Net revenues grew 12% to $12.5 billion, and organic revenues (non-GAAP) grew 10%, driven by an 8% increase in concentrate sales and 2% growth in price/mix. Concentrate sales were 5 points ahead of unit case volume, primarily due to six additional days in the quarter, partially offset by the timing of concentrate shipments.

Cash flow from operations and free cash flow (non-GAAP) were $2.0 billion and $1.8 billion, respectively.

Operating margin 2026

Operating margin was 35.0% versus 32.9% in the prior year, and comparable operating margin (non-GAAP) was 34.5% versus 33.8% in the prior year. Operating margin performance included items impacting comparability, as well as currency tailwinds. Comparable operating margin (non-GAAP) expansion was driven by organic revenue (non-GAAP) growth and lower operating expenses, partially offset by higher input costs and an increase in marketing investments.

Progressing toward more balanced growth by remaining consumer centric

Alongside strong brand building, innovation and integrated execution, the company and its bottling partners continue to harness all levers of revenue growth management to drive topline growth. During the quarter, by strengthening brand, price, pack and channel options, the company and its bottling partners provided compelling value and premium offerings to consumers.

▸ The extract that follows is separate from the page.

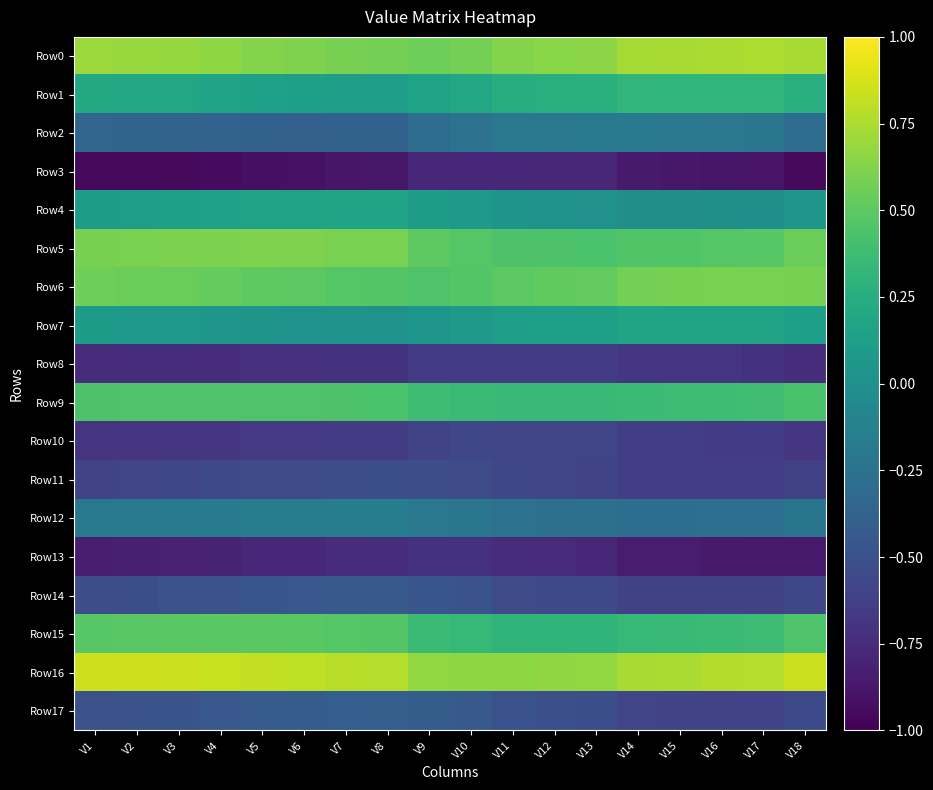

Which has a higher value, V18 or V9?

V18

In North America, mini-can volume grew high single digits following the launch of single‑serve mini‑cans in convenience retail stores, and, in the United Kingdom, the launch of a new premium single‑serve 500ml “Superfan” can featuring Premier League‑themed packaging contributed to volume growth. Collectively, these actions reflect the company’s heightened focus on harnessing revenue growth management to increase consumer recruitment and deliver more balanced growth over time across both unit case volume and price/mix.